In his Chicago speech, he donned a livelier manner. That served to supplant his image as a tired old man (he will be 73 in nine weeks). A CBS poll conducted between the two speeches showed Dole trailing Clinton by 15 percentage points - Clinton at 56 per cent to Dole's 41. But that was narrower than Dole's 25-point lag barely a week earlier. The earlier poll counted only 28 per cent of respondents as ready to vote for him.

Some analysts still rate Dole's own assessment of "a hard time ahead" as an understatement.

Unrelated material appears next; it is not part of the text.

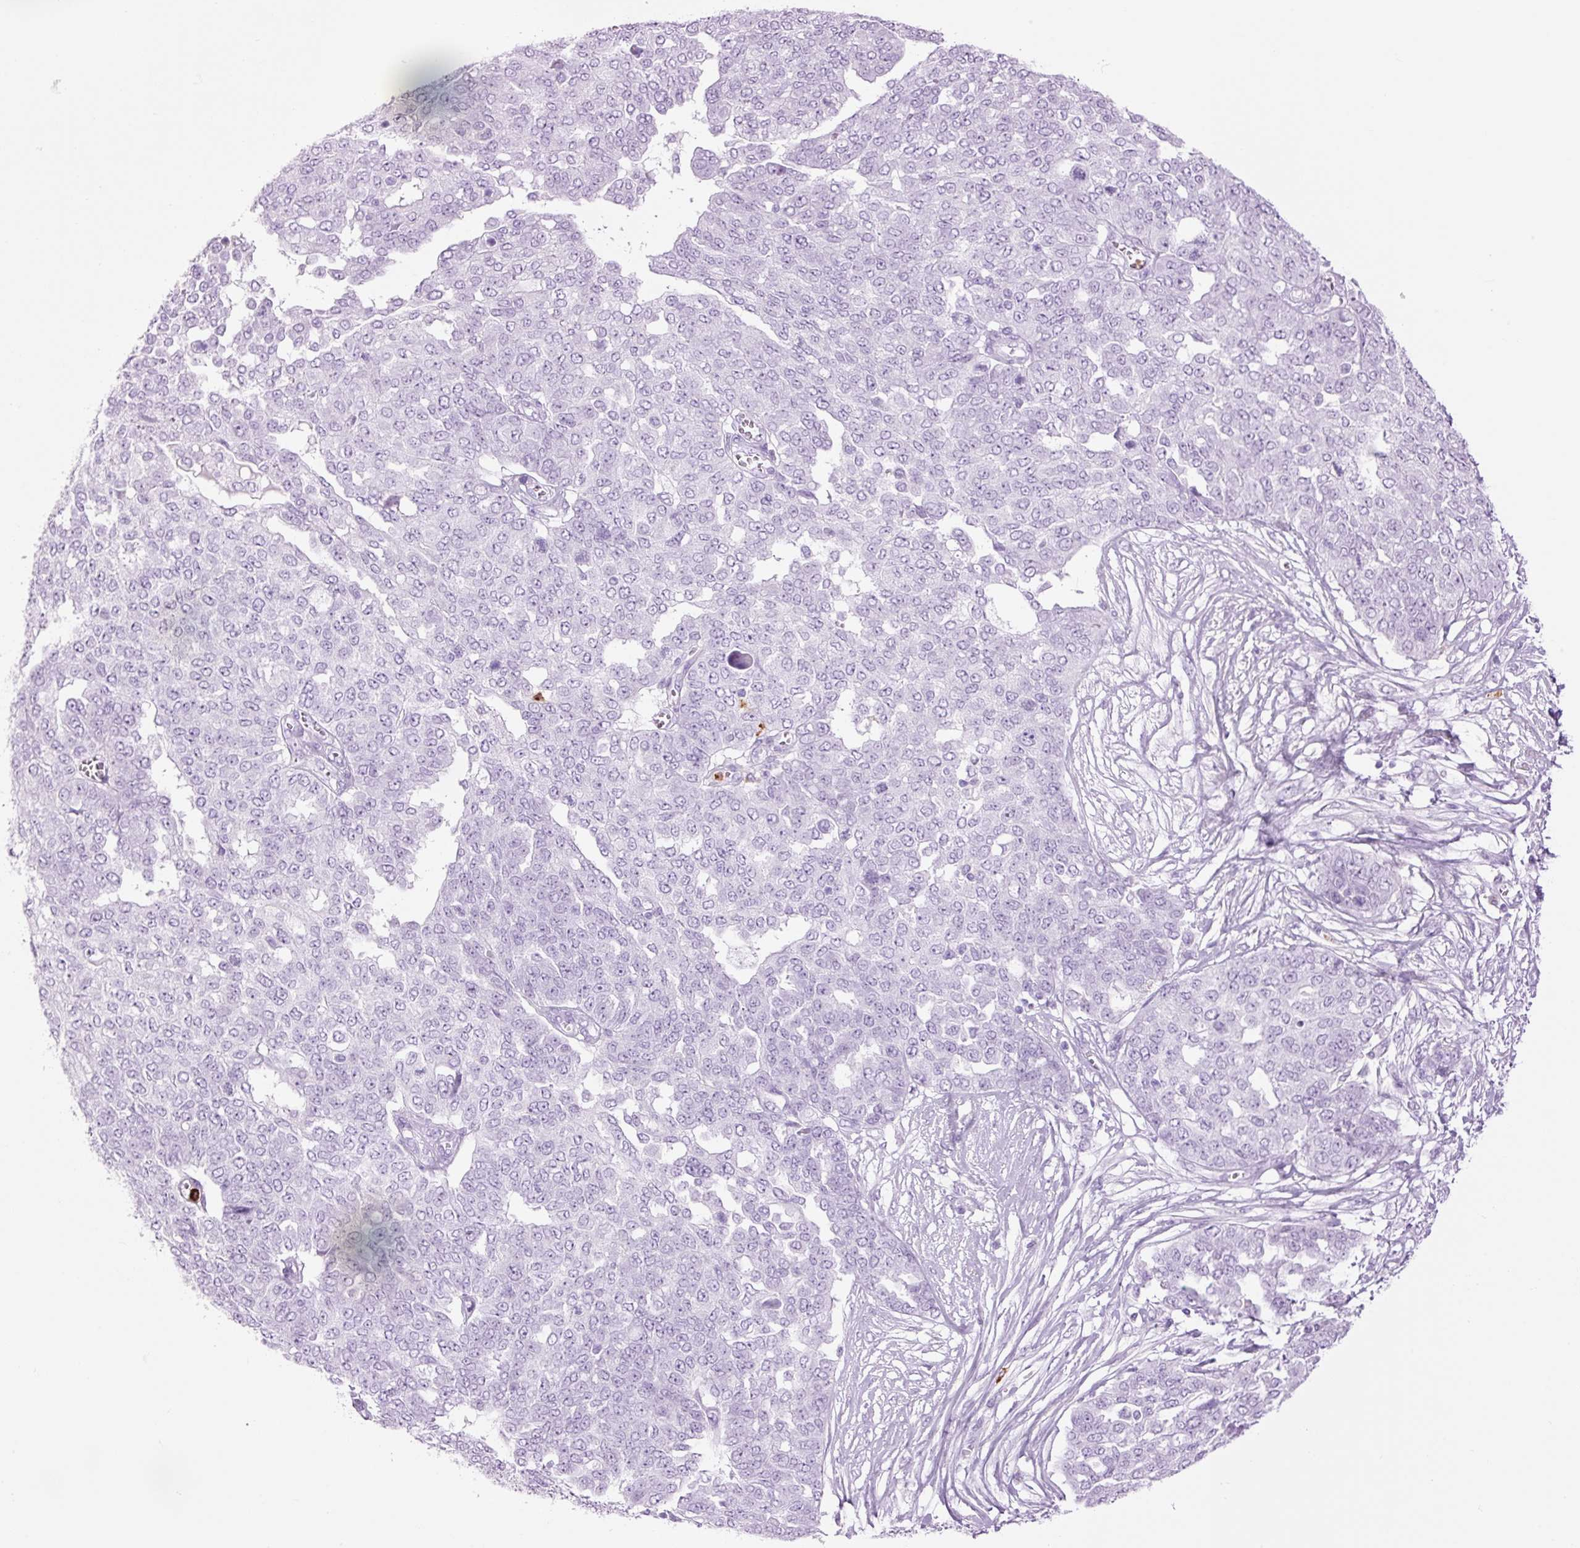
{"staining": {"intensity": "negative", "quantity": "none", "location": "none"}, "tissue": "ovarian cancer", "cell_type": "Tumor cells", "image_type": "cancer", "snomed": [{"axis": "morphology", "description": "Cystadenocarcinoma, serous, NOS"}, {"axis": "topography", "description": "Soft tissue"}, {"axis": "topography", "description": "Ovary"}], "caption": "Immunohistochemistry image of ovarian cancer stained for a protein (brown), which reveals no staining in tumor cells.", "gene": "LYZ", "patient": {"sex": "female", "age": 57}}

He may benefit by freeing himself from the risks of pre-election combat with the Democrats in Congress: surveys show that about four in five voters favor a Clinton-proposed minimum wage increase that Republicans resist. The candidate, whose conservative credentials include opposition to abortion, receives a low rating from women voters, organized labor leaders and northern liberals. But by last week's performance, Bob Dole seemed to have shaken off the omens of certain defeat - poised to seize at least an outside chance of turning his challenge to Bill Clinton into a contest.